Haskins provides the political and societal context of Clinton's welfare reform.

Date
2009
Type
Academic / Technical Report
Source
N/A
Non-LDS
Hearsay
Secondary
Reference

Ron Haskins, "What Works Is Work: Welfare Reform and Poverty Reduction," Northwestern Journal of Law & Social Policy 4, no. 1 (Winter 2009): 30-60

Scribe/Publisher
Northwestern Journal of Law & Social Policy
People
N/A
Audience
Reading Public
PDF
Transcription

As Congress began to wake up to the problem of welfare dependency, at least five streams merged to create a mighty river for reform. The first was that the public did not like the federal strategy of supporting people on welfare for extended periods. The public wanted able-bodied people on welfare to work and leave welfare. Although usually dormant as a political force, this preference of the public for work over welfare could be ignited by any major public figure who decided to make welfare an issue, as Republicans often did approximately at election time. Second, the welfare reform legislation that was enacted with much fanfare in 1988, which mostly broadened benefits and included something like work suggestions rather than work requirements, was followed by a rapid increase in the welfare rolls. Third, governors began experimenting with programs to encourage and cajole welfare recipients into work, primarily by teaching them how to look for work and then helping them plan for and participate in job interviews, a strategy widely referred to as “job search.” In large and well-conducted demonstration programs that included random-assignment evaluation designs, many of these programs were shown to increase work, reduce welfare spending, and, in some cases, save government money. The upshot was that many governors jumped on the welfare reform bandwagon and began to agitate in Washington for more flexibility in running their welfare programs. A fourth important factor was that Bill Clinton won the Democratic nomination for President in part by campaigning on “ending welfare as we know it.” Such a political slogan had never previously been heard from a Democrat. Once elected, Clinton appointed a task force to write his welfare reform bill. After about a year of deliberation, Clinton’s task force produced a bill, but then the President encountered resistance from Democrats in Congress who were not willing to support the strong work requirements Clinton wanted. So Clinton and the Democratic Congress agreed to delay action until after the congressional elections of 1994.

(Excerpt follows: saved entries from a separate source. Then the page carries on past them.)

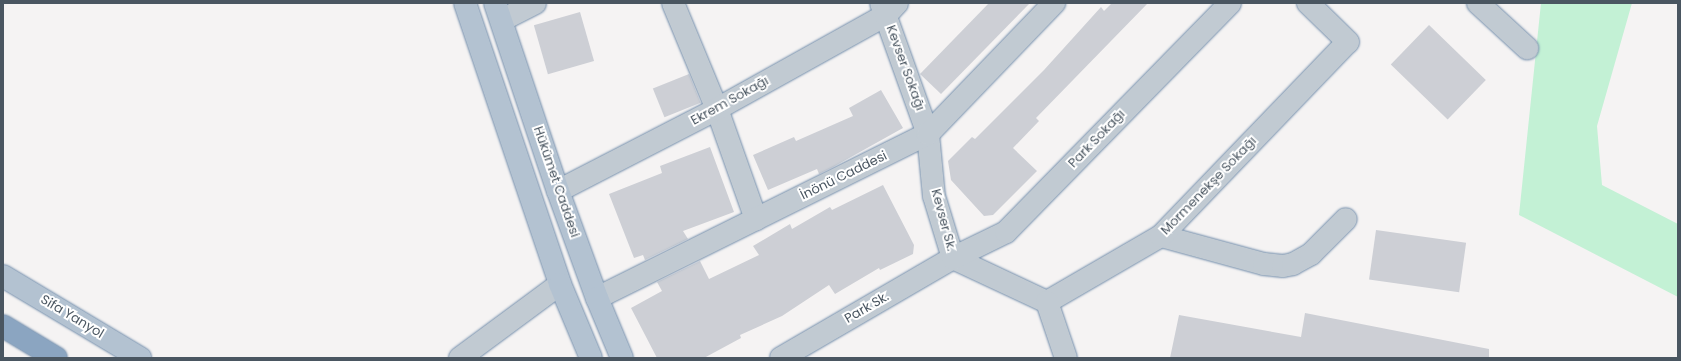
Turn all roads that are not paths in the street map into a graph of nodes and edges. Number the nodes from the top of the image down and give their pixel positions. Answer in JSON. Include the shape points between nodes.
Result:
{"nodes":[{"id":1,"x":465,"y":3,"type":"edge"},
{"id":2,"x":536,"y":3,"type":"edge"},
{"id":3,"x":673,"y":3,"type":"edge"},
{"id":4,"x":1054,"y":3,"type":"edge"},
{"id":5,"x":1230,"y":3,"type":"edge"},
{"id":6,"x":1308,"y":3,"type":"edge"},
{"id":7,"x":1478,"y":3,"type":"edge"},
{"id":8,"x":888,"y":7,"type":"edge"},
{"id":9,"x":498,"y":11,"type":"edge"},
{"id":10,"x":1527,"y":48,"type":"dead end"},
{"id":11,"x":717,"y":109,"type":"junction"},
{"id":12,"x":928,"y":134,"type":"junction"},
{"id":13,"x":558,"y":191,"type":"junction"},
{"id":14,"x":756,"y":219,"type":"junction"},
{"id":15,"x":1346,"y":219,"type":"dead end"},
{"id":16,"x":1161,"y":236,"type":"junction"},
{"id":17,"x":953,"y":258,"type":"junction"},
{"id":18,"x":3,"y":276,"type":"edge"},
{"id":19,"x":560,"y":284,"type":"junction"},
{"id":20,"x":597,"y":298,"type":"junction"},
{"id":21,"x":1047,"y":302,"type":"junction"},
{"id":22,"x":3,"y":326,"type":"edge"},
{"id":23,"x":56,"y":358,"type":"edge"},
{"id":24,"x":140,"y":358,"type":"edge"},
{"id":25,"x":460,"y":358,"type":"edge"},
{"id":26,"x":591,"y":358,"type":"edge"},
{"id":27,"x":622,"y":358,"type":"edge"},
{"id":28,"x":781,"y":358,"type":"edge"},
{"id":29,"x":1066,"y":358,"type":"edge"}],
"edges":[{"from":1,"to":19,"type":"main road"},
{"from":2,"to":9,"type":"street"},
{"from":3,"to":11,"type":"street"},
{"from":4,"to":12,"type":"street","name":"İnönü Caddesi"},
{"from":5,"to":17,"type":"street","name":"Park Sokağı","via":[[1006,232]]},
{"from":6,"to":16,"type":"street","name":"Mormenekşe Sokağı","via":[[1348,42]]},
{"from":7,"to":10,"type":"street"},
{"from":8,"to":11,"type":"street","name":"Ekrem Sokağı"},
{"from":8,"to":12,"type":"street","name":"Kevser Sokağı"},
{"from":9,"to":13,"type":"main road","name":"Hükümet Caddesi"},
{"from":11,"to":13,"type":"street","name":"Ekrem Sokağı"},
{"from":11,"to":14,"type":"street"},
{"from":12,"to":14,"type":"street","name":"İnönü Caddesi"},
{"from":12,"to":17,"type":"street","name":"Kevser Sk.","via":[[934,196]]},
{"from":13,"to":20,"type":"main road","name":"Hükümet Caddesi"},
{"from":14,"to":20,"type":"street","name":"İnönü Caddesi"},
{"from":15,"to":16,"type":"street","via":[[1311,254],[1284,266],[1264,264]]},
{"from":16,"to":21,"type":"street","name":"Mormenekşe Sokağı"},
{"from":17,"to":21,"type":"street"},
{"from":17,"to":28,"type":"street","name":"Park Sk."},
{"from":18,"to":24,"type":"main road","name":"Sifa Yanyol"},
{"from":19,"to":25,"type":"street"},
{"from":19,"to":26,"type":"main road"},
{"from":20,"to":27,"type":"main road","name":"Hükümet Caddesi"},
{"from":21,"to":29,"type":"street"},
{"from":22,"to":23,"type":"highway"}]}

Bad mistake. For just when the Clinton effort to reform welfare appeared to be on life support, Republicans won both houses of Congress in the 1994 elections, considerably reducing Clinton’s ability to control congressional action on welfare reform. Now the fifth factor that produced the 1996 reforms was in place. House Republicans had been intent on reforming welfare for several years and had run their congressional elections on a platform that included a radical welfare reform proposal, developed by a small group of House Republicans appointed by the Republican leadership, that went beyond anything even Clinton had contemplated. In retrospect, it seems fair to conclude that Clinton started a welfare reform movement that eventually exploded out of his control. In any case, Republicans passed their bill twice in 1995. Clinton vetoed both because they were too radical. But Republicans passed a somewhat modified bill in 1996 and, with the presidential election approaching, half the Democrats in the House and Senate supported the Republican bill and Clinton signed it into law.